Moving into uncharted territory Wednesday, the state’s new Health Policy Commission voted 10 to 0 to press forward with a full “cost and market impact” review of Partners HealthCare System’s agreement to acquire the 378-bed South Shore Hospital in Weymouth.
The review could create a stumbling block for the first major hospital expansion bid in seven years by Boston-based Partners, the largest hospital and physicians group in Massachusetts, which seeks to take over one of the state’s last remaining independent hospitals.
A preliminary inquiry by the commission’s staff last month found that “given Partners’ size and high costs, an expansion of the system to include South Shore Hospital, a large, high-cost community hospital, is likely to have a significant impact on the Commonwealth’s ability to meet its health care cost growth goals, and on the competitive market.”
But as the first comprehensive review launched by the commission, created as part of last year’s health cost containment law, it could also be a test of whether a new regulatory body that considers itself a watchdog has the teeth to affect the course of hospital consolidation in Massachusetts.

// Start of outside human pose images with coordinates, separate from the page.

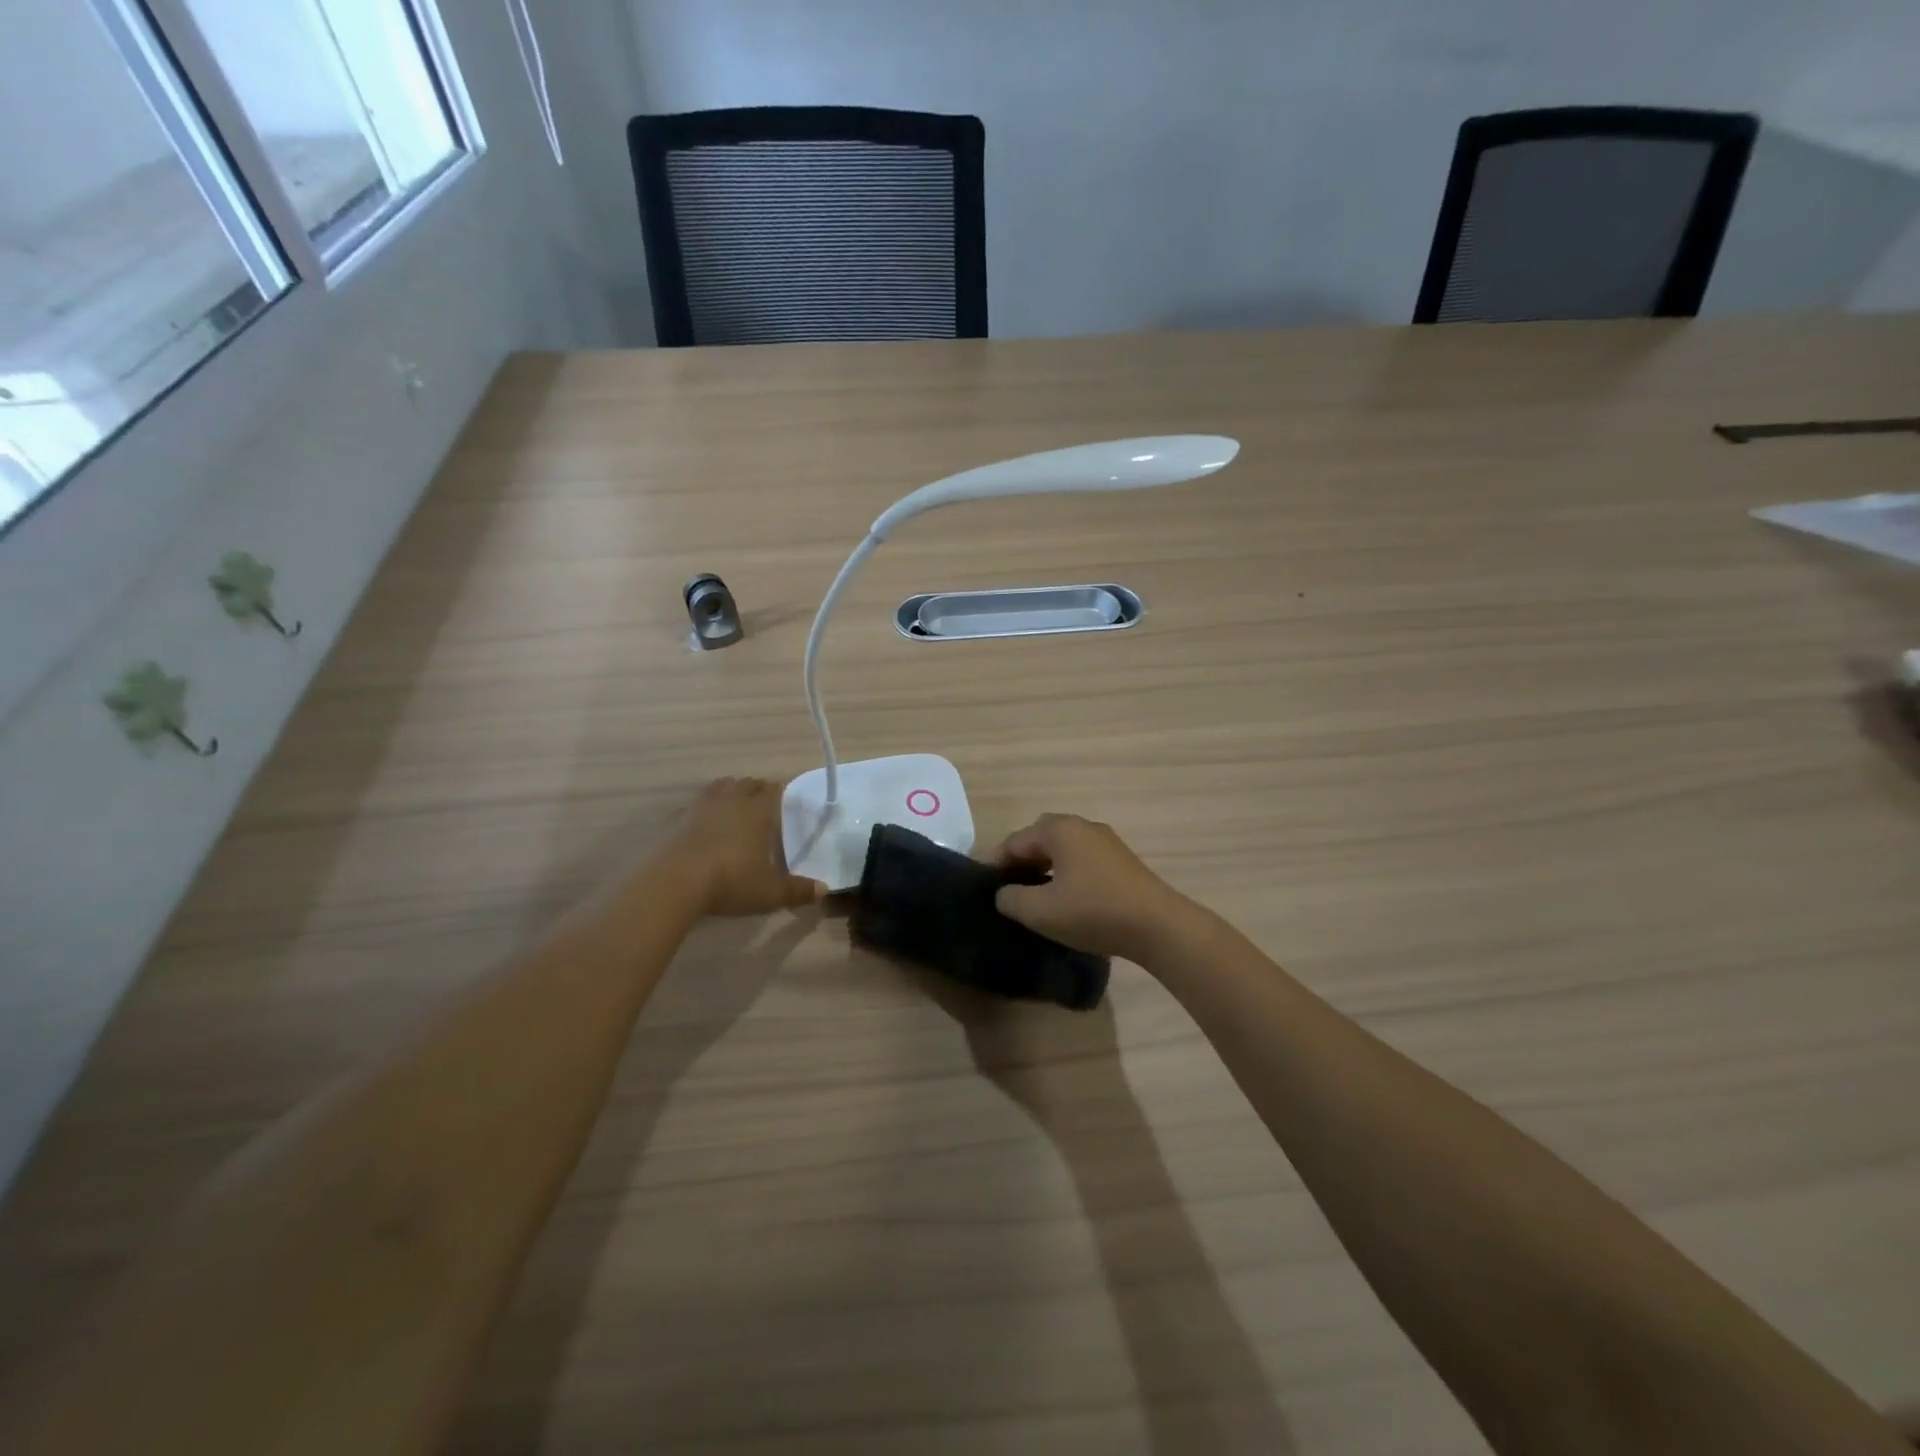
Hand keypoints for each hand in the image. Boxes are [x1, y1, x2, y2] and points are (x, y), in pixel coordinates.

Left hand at [671, 778, 822, 917]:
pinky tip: (702, 823)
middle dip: (756, 789)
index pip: (772, 790)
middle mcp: (730, 800)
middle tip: (762, 800)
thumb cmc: (731, 880)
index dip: (780, 790)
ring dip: (728, 791)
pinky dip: (702, 808)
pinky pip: (694, 804)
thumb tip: (824, 890)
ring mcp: (699, 807)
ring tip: (733, 804)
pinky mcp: (675, 819)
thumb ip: (797, 890)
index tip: (786, 796)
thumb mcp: (770, 892)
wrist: (674, 882)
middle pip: (745, 784)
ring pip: (718, 788)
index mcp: (756, 810)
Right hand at [990, 814, 1193, 962]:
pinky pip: (1082, 859)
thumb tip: (1004, 894)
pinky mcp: (1122, 860)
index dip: (996, 864)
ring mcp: (1106, 841)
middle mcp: (1082, 826)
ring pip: (1063, 848)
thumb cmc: (1093, 912)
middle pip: (1039, 838)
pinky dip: (1066, 872)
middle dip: (1021, 860)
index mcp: (1058, 830)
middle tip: (1008, 888)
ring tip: (1035, 895)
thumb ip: (1010, 899)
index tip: (984, 887)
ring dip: (1044, 867)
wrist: (1158, 925)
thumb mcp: (1040, 911)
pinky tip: (1066, 898)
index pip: (1014, 841)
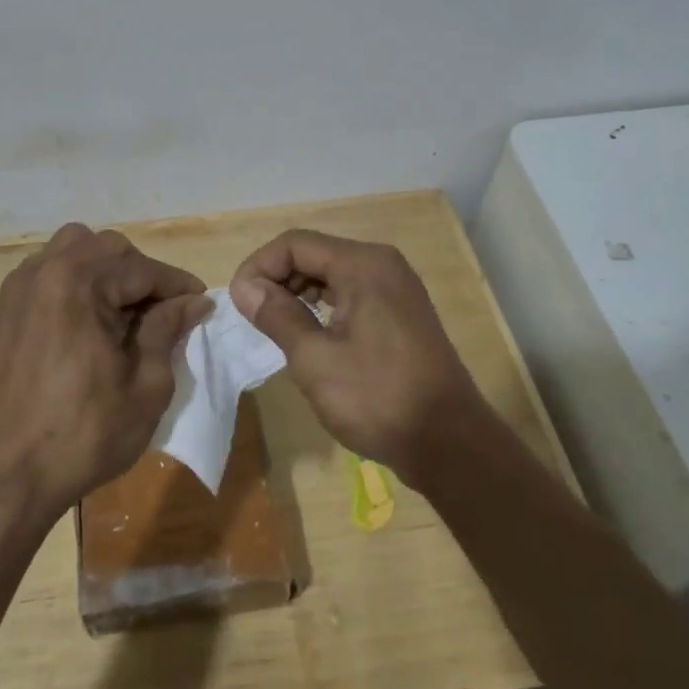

Under the new law, the commission lacks the power to reject a proposed merger that it determines would drive up costs or limit competition, though it can issue a report outlining its objections and recommend that the state attorney general’s office take action.
“This is the first time a review like this has been ordered in the United States,” said commission chairman Stuart Altman. “We are building this airplane while we’re flying it.”
Partners and South Shore, which has a longstanding clinical affiliation with Partners-owned Brigham and Women’s Hospital, argue their alliance will help them better coordinate health care delivery and improve community health services in a part of the state where many patients travel to costly Boston teaching hospitals for routine care.
But the deal is also being investigated by the US Justice Department’s Antitrust Division in partnership with the Massachusetts attorney general’s office, which are seeking to gauge whether it would be anticompetitive.
The state health policy panel’s review would have a broader scope, examining the impact of Partners’ proposed takeover of the Weymouth hospital on costs and patient access to medical care as well as competition in the overall health care market. The review could take up to five months, and Partners’ acquisition could not be completed until 30 days after the review ends.
“All along, we’ve expected that this would be reviewed by the Health Policy Commission,” said Partners vice president Rich Copp. “The review process will allow us to demonstrate that our vision for coordinated patient-centered care delivered closer to patients’ homes can reduce cost growth.”
Copp said the goal of Partners and South Shore Hospital is to “increase the availability of primary care in the local community” for patients in Southeastern Massachusetts.
The proposed transaction would involve the transfer of South Shore ownership to Partners, tighter integration of their affiliated doctors, and joint contracting with health insurers.
Underscoring the regulatory complexities facing the commission’s review, another state panel, the Public Health Council, voted 9 to 1 in April to grant a “determination of need” license to the Weymouth hospital. That license would allow Partners to become the sole corporate owner of South Shore Hospital.
Last week, the commission said it would not review a separate acquisition of the smaller Cooley Dickinson Hospital in Northampton by Partners-owned Massachusetts General Hospital, noting that the attorney general’s office had required the parties to agree to negotiate separate insurance contracts for five years. The commission also passed on reviewing a clinical affiliation between Beth Israel Deaconess Medical Center in Boston and Cambridge Health Alliance.
Wednesday’s vote to examine the Partners-South Shore alliance came against a backdrop of rising concern over the accelerating pace of hospital mergers, which critics say is contributing to rising health costs in Massachusetts and the nation.
“From where I sit, the laissez-faire era, without any appropriate review [of hospital mergers] . . . that era is clearly over, ” said health commission member Paul Hattis.
Another commission member, Jean Yang, lamented that the number of financially viable independent hospitals in Massachusetts has been dwindling steadily. “For [any of] them to be consolidated into a large system, for me, it needs a lot of justification,” Yang said.
Altman warned that Massachusetts remains “on the top of the heap” in health costs, spending almost 17 percent of the gross state product on medical care, compared with about 15 percent nationally.
“We have developed a very expensive health care delivery system,” he said. “Our patients disproportionately use inner-city teaching hospitals for services that are provided in the community elsewhere.”
Commission members also voted unanimously Wednesday to approve guidelines for mandatory nurses’ overtime at Massachusetts hospitals.
Overtime can only be ordered for “an unforeseen event that could not be prudently planned for or anticipated by a hospital that affects patient safety in the hospital,” according to the guidelines. Such an event would occur when there is a government declaration of emergency, a catastrophic event, or a hospital emergency.
The aim is to “assure mandatory overtime is not a hospital staffing strategy,” the Health Policy Commission’s executive director, David Seltz, told commission members.